Say what? You’re telling me that a typical high school kid can become a half vampire, a condition that gives him access to some vampire powers, but still allows him to venture out during daylight? You’re also telling me that our hero falls for a girl with a monkey tail, and that there are good vampires — they sip a bit of blood and move on — and bad vampires — they go for the jugular?
Of course, you’re not telling me any of this, but the new movie Cirque du Freak: The Vampire’s Assistant does exactly that and more. Much more. Glutted with freaks and geeks, Cirque du Freak tells a story from a series of books by author Darren Shan.

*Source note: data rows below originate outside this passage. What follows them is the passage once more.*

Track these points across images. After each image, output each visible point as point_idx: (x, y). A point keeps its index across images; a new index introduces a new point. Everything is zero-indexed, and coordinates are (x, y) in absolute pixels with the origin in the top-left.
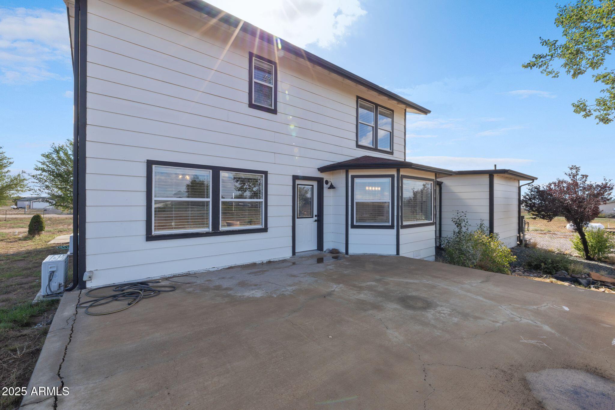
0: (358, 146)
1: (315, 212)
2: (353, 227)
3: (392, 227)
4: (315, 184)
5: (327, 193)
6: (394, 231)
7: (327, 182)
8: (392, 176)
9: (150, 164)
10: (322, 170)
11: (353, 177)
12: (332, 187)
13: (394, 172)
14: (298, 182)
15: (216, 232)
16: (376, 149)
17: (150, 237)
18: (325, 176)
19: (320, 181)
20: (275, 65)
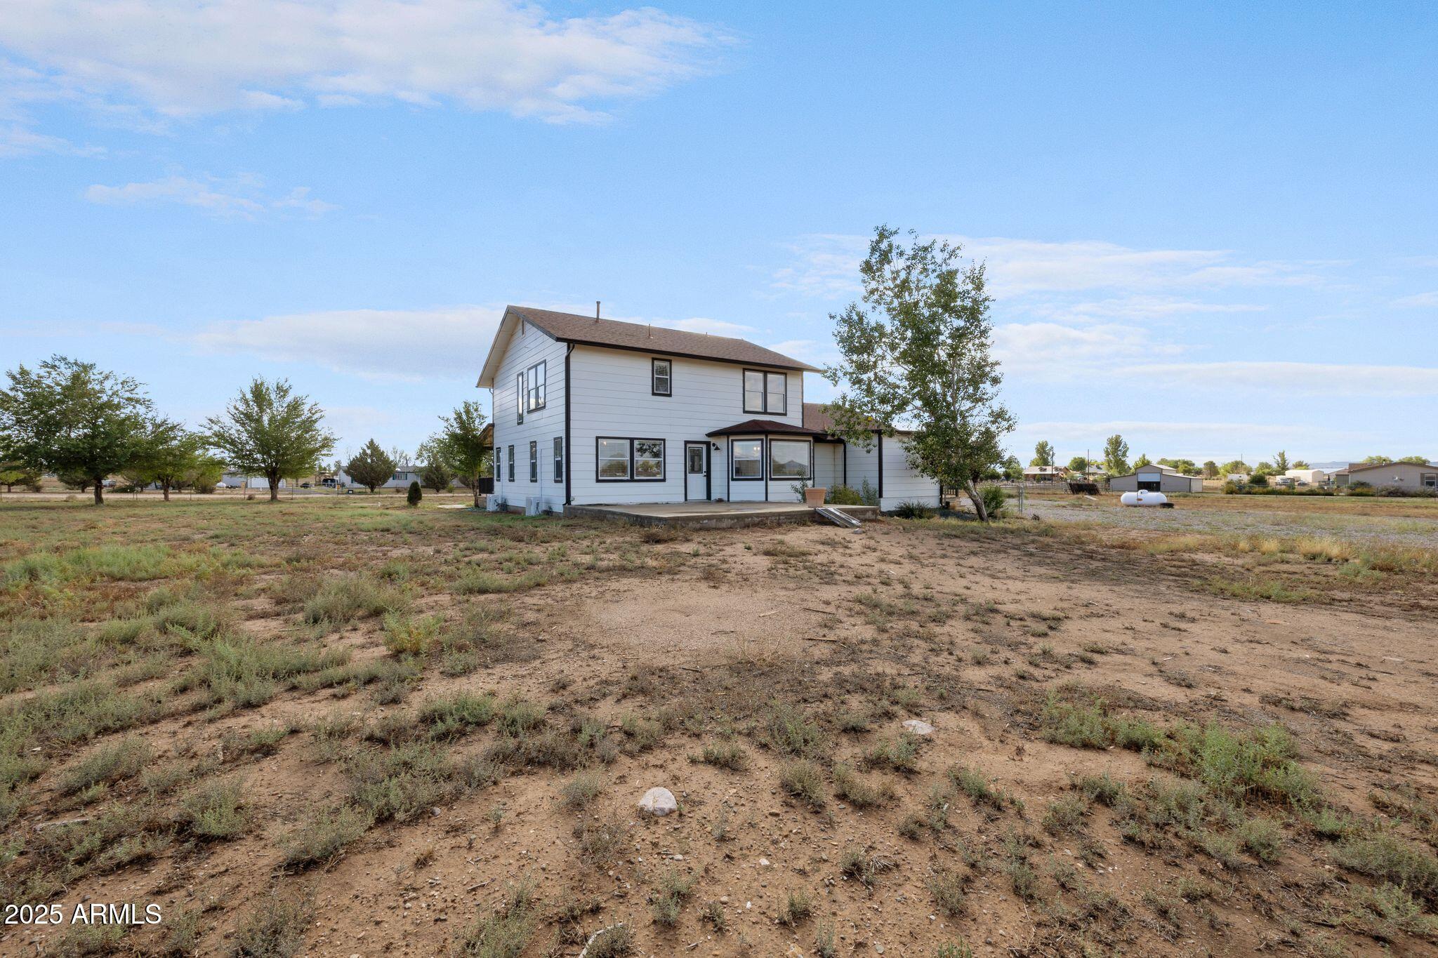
0: (745, 412)
1: (704, 469)
2: (733, 480)
3: (762, 479)
4: (704, 447)
5: (713, 453)
6: (763, 483)
7: (714, 445)
8: (762, 440)
9: (597, 438)
10: (709, 435)
11: (732, 441)
12: (717, 449)
13: (763, 437)
14: (689, 445)
15: (632, 480)
16: (765, 412)
17: (598, 481)
18: (712, 440)
19: (708, 444)
20: (670, 361)
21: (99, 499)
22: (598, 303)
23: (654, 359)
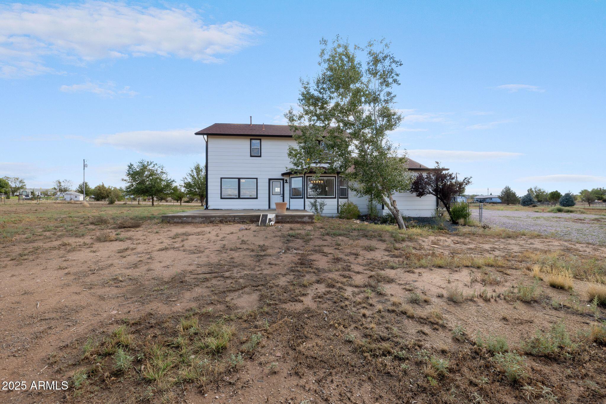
1: (282, 193)
2: (291, 198)
3: (303, 198)
4: (281, 182)
8: (302, 177)
9: (221, 178)
10: (283, 175)
11: (291, 178)
12: (286, 182)
14: (272, 181)
15: (239, 198)
17: (222, 198)
18: (285, 178)
19: (283, 180)
20: (260, 140)
21: (153, 204)
22: (251, 117)
23: (251, 139)
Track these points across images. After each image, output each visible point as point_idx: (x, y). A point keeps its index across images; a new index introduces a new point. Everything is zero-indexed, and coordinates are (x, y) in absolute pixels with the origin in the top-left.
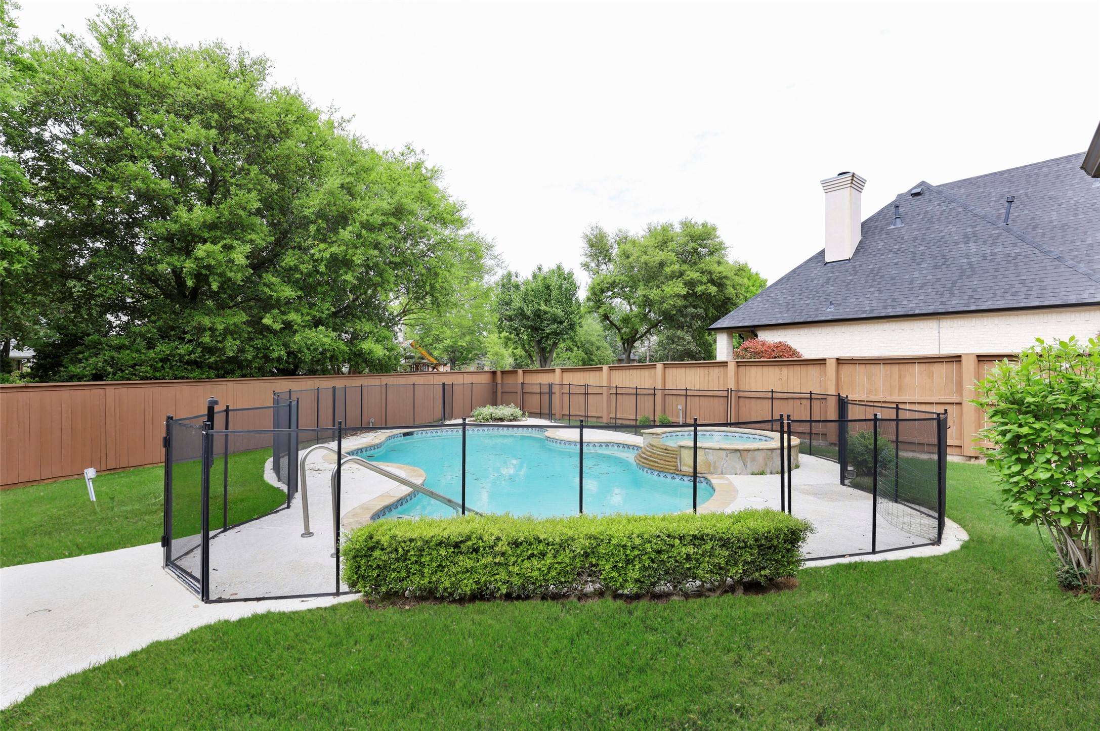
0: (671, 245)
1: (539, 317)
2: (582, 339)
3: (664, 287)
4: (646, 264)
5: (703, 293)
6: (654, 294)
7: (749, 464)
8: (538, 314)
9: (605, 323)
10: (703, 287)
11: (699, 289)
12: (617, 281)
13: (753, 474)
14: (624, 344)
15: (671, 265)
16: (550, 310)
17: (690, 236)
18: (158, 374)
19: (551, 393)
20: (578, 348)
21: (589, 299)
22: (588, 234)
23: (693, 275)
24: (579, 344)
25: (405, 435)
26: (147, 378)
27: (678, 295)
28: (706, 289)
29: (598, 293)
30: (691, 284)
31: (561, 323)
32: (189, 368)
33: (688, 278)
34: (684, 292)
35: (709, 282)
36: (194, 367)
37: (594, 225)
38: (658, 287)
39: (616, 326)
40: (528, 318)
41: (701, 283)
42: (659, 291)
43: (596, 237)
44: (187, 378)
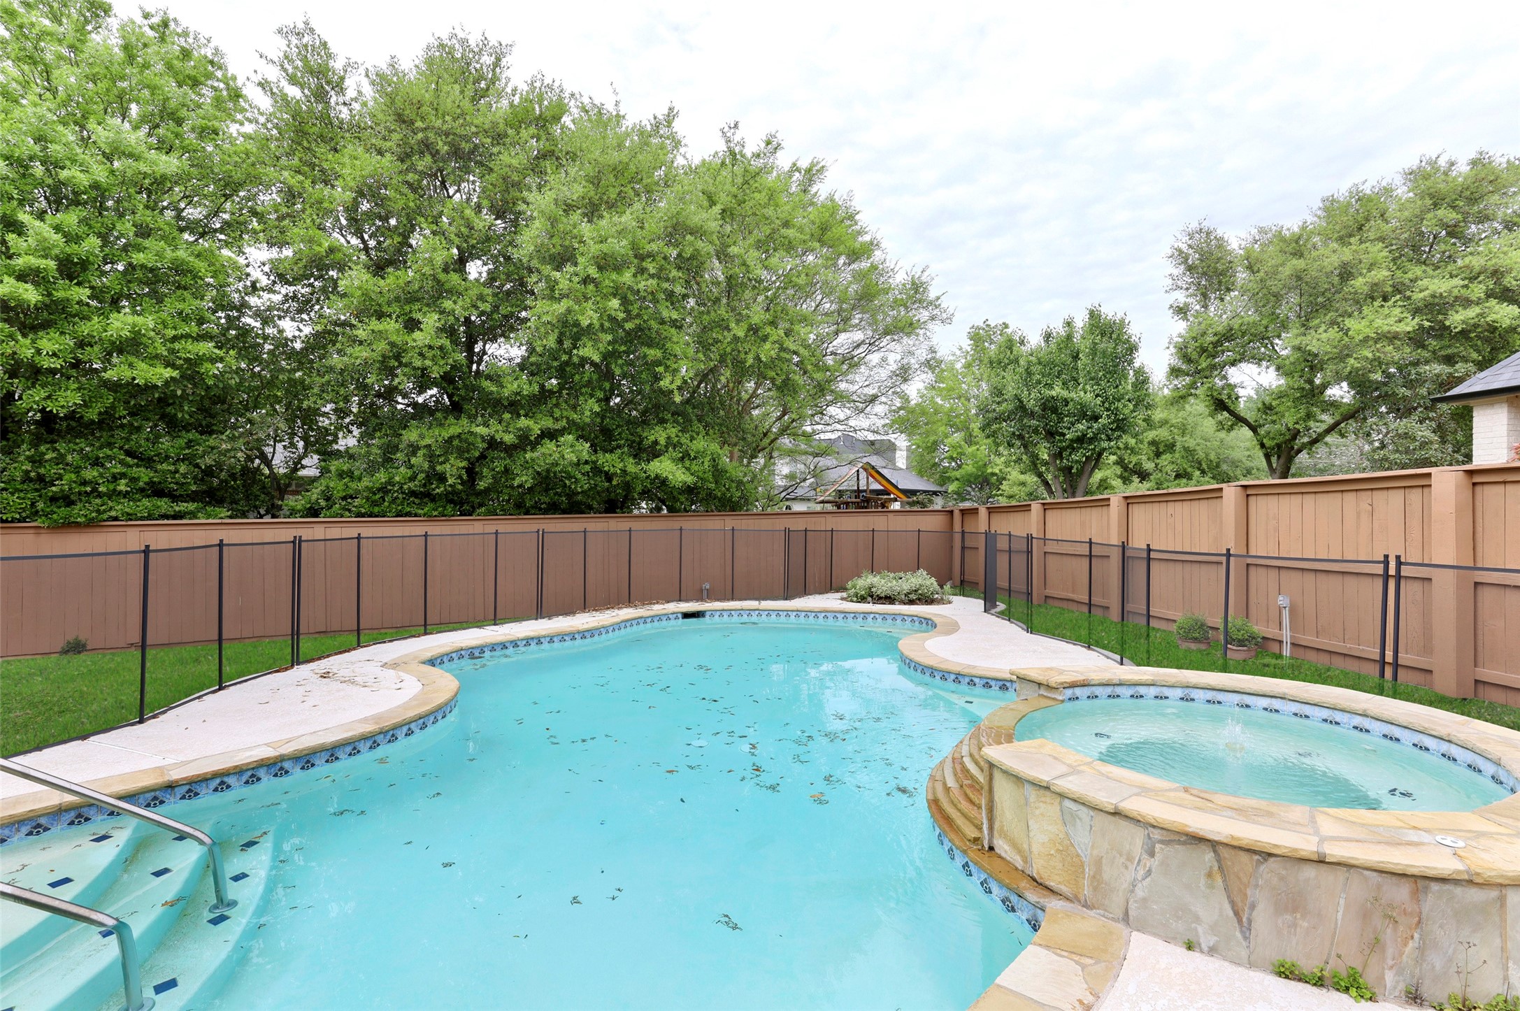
0: (1375, 227)
1: (1055, 410)
2: (1212, 457)
3: (1349, 323)
4: (1299, 278)
5: (1476, 326)
6: (1321, 339)
7: (1262, 918)
8: (1051, 407)
9: (1220, 417)
10: (1472, 312)
11: (1457, 318)
12: (1236, 327)
13: (1286, 972)
14: (1267, 457)
15: (1369, 270)
16: (1073, 395)
17: (1432, 196)
18: (376, 509)
19: (1029, 552)
20: (1203, 472)
21: (1175, 372)
22: (1184, 248)
23: (1438, 285)
24: (1204, 466)
25: (687, 615)
26: (363, 515)
27: (1392, 338)
28: (1481, 315)
29: (1194, 356)
30: (1436, 307)
31: (1096, 418)
32: (417, 501)
33: (1421, 295)
34: (1410, 325)
35: (1490, 295)
36: (426, 500)
37: (1194, 225)
38: (1333, 323)
39: (1245, 421)
40: (1032, 415)
41: (1467, 303)
42: (1333, 333)
43: (1198, 250)
44: (416, 515)
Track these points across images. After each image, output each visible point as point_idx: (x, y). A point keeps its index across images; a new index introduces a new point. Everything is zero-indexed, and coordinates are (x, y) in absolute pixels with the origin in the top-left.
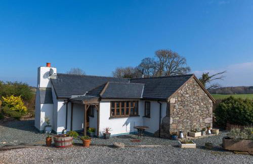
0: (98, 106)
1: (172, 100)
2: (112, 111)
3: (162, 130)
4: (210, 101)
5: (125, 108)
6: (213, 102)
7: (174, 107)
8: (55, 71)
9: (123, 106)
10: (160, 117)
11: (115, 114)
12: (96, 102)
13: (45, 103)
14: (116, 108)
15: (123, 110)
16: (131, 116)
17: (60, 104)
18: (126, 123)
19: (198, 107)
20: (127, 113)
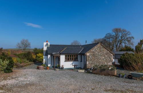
0: (60, 57)
1: (88, 54)
2: (66, 58)
3: (85, 67)
4: (111, 54)
5: (72, 57)
6: (113, 55)
7: (89, 57)
8: (49, 44)
9: (71, 57)
10: (84, 61)
11: (67, 60)
12: (59, 55)
13: (45, 56)
14: (67, 58)
15: (70, 58)
16: (74, 61)
17: (49, 56)
18: (72, 64)
19: (103, 57)
20: (73, 59)
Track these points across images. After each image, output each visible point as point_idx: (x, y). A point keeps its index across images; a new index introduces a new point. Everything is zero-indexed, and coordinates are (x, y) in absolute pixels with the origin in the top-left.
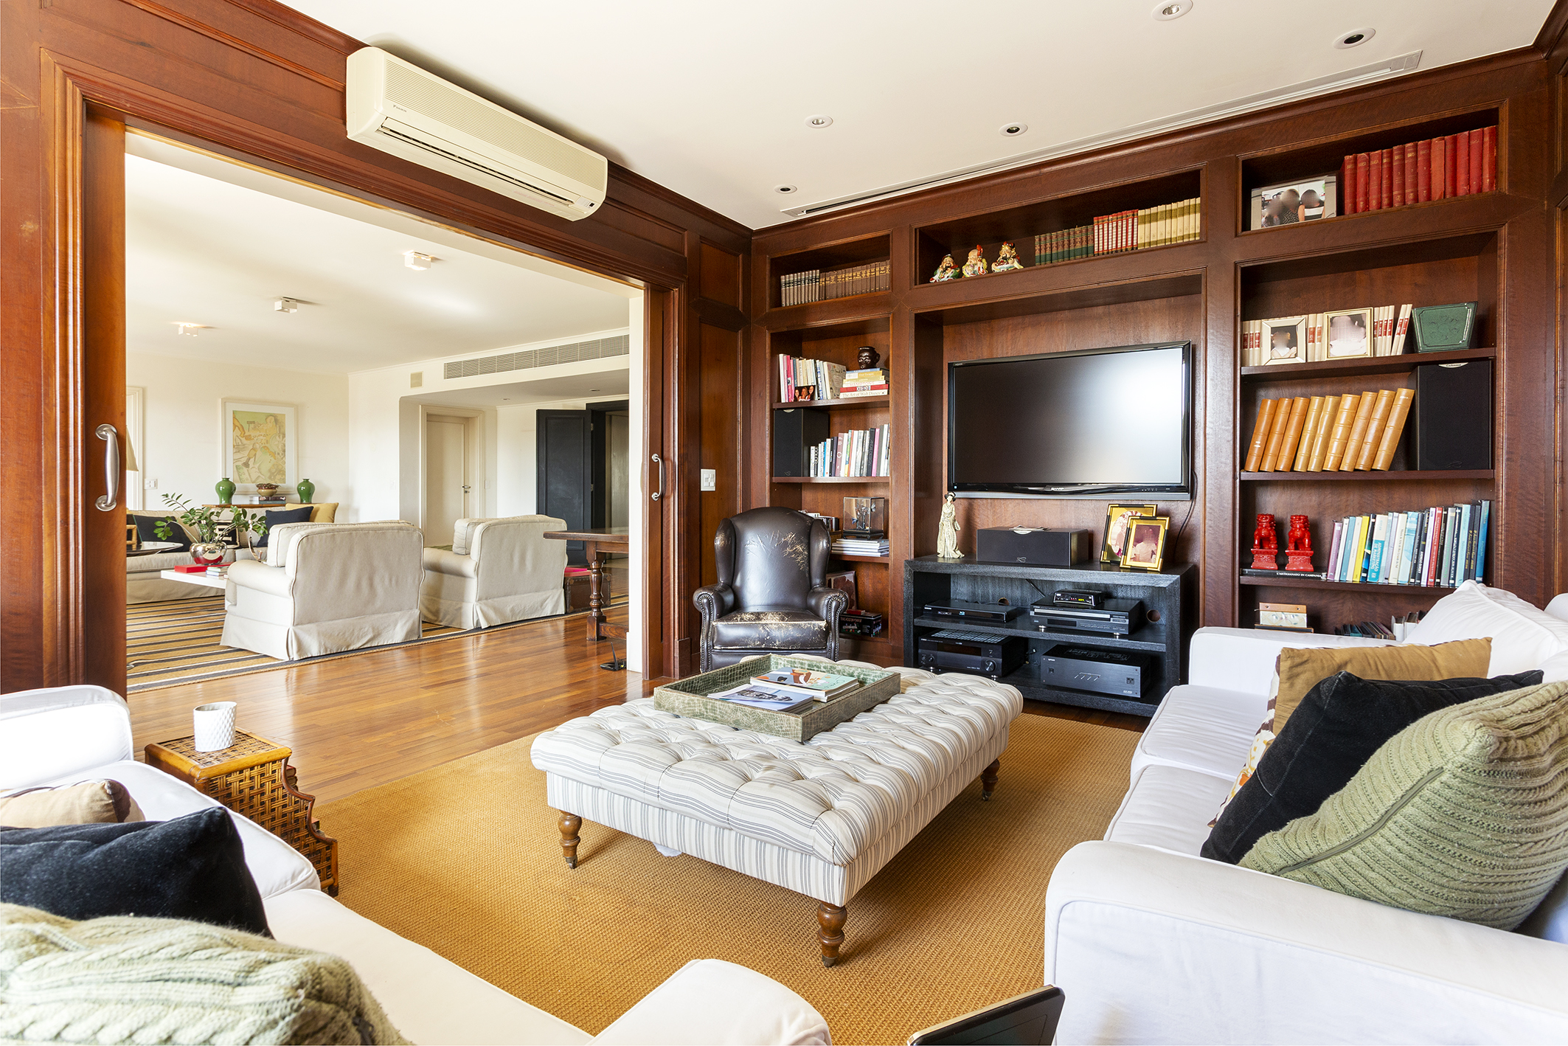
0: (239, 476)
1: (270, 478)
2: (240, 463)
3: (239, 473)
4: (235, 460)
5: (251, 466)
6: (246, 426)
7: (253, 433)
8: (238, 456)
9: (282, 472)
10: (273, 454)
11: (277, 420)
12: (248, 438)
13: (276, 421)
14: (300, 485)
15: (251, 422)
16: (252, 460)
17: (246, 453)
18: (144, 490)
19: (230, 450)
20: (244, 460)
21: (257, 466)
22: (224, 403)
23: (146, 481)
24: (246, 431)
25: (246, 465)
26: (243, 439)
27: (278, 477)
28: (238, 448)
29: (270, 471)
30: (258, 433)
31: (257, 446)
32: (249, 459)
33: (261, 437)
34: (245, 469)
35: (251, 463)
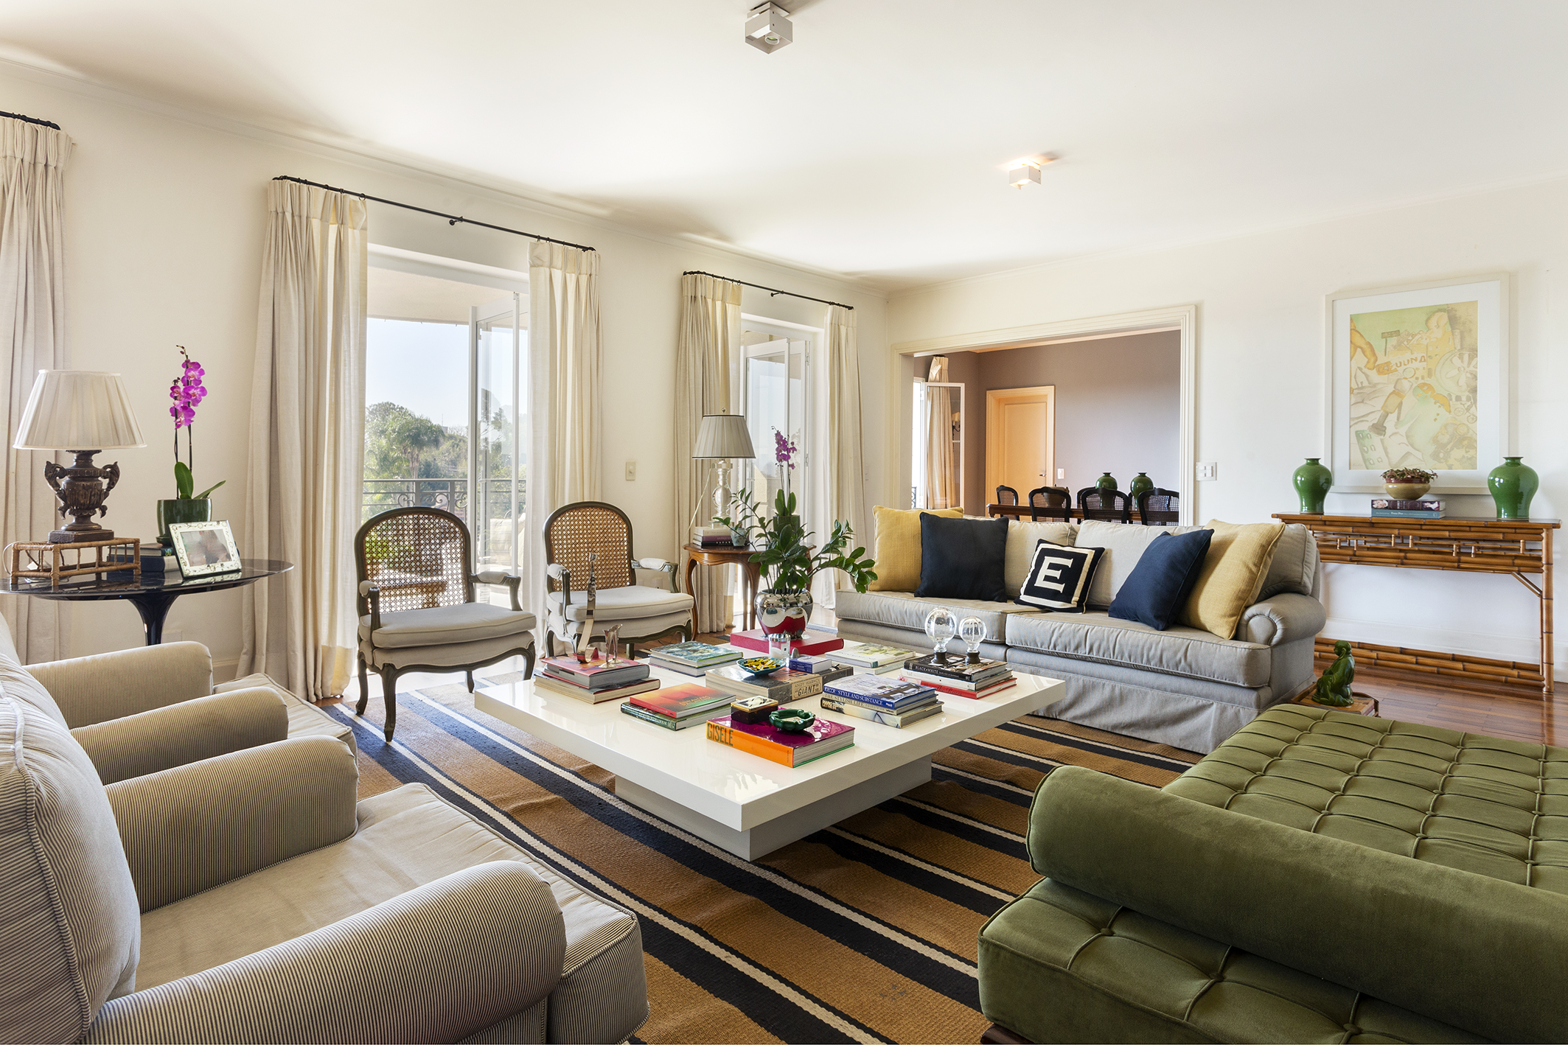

It starts well enough, but eventually wears out its welcome, resorting to violent clashes that dump the movie into a creatively exhausted heap.
For 27 years, Robert Denerstein was the film critic at The Rocky Mountain News. Read more of Robert's reviews at Denerstein Unleashed.
The story centers on Darren (Chris Massoglia), a straight-arrow high school student. Darren’s best friend (Josh Hutcherson) is more rebellious and angry, but it’s Darren who’s turned into a half vampire, a transformation that has something to do with his destiny. That’s with a capital “D.”
John C. Reilly appears as Larten Crepsley, a vampire who takes Darren under wing — or is it under fang? I guess it’s under wing because these vampires don’t seem to have fangs. They take refuge at the campsite of a traveling freak show, which has been declared neutral territory for both kinds of vampires — good and bad — by its ringmaster Mr. Tall (Ken Watanabe).
I can’t imagine that anyone has been longing to see what Salma Hayek looks like with a beard, but the movie affords the curious just such opportunity. She plays a hormonally challenged freak who also happens to be Crepsley’s love interest. Willem Dafoe appears briefly and superfluously. The only truly interesting performance is given by Reilly. His Crespley is too world-weary to be especially menacing but not too tired to be arch.
I’m betting that the 200-year-old Crespley, if given a half a chance, might have nasty things to say about the strangely excessive plot, which — by the end — seems to exist mostly to set up a series of sequels. I may pass. I didn’t hate watching Cirque du Freak, but it certainly didn’t make me hungry for more.
Note: I’ve read that Shan’s books are aimed squarely at tweens, but I noticed lots of younger children at a preview screening. The level of violence and profanity may be mild by R-rated standards, but this one seems questionable for little ones. The movie is rated PG-13.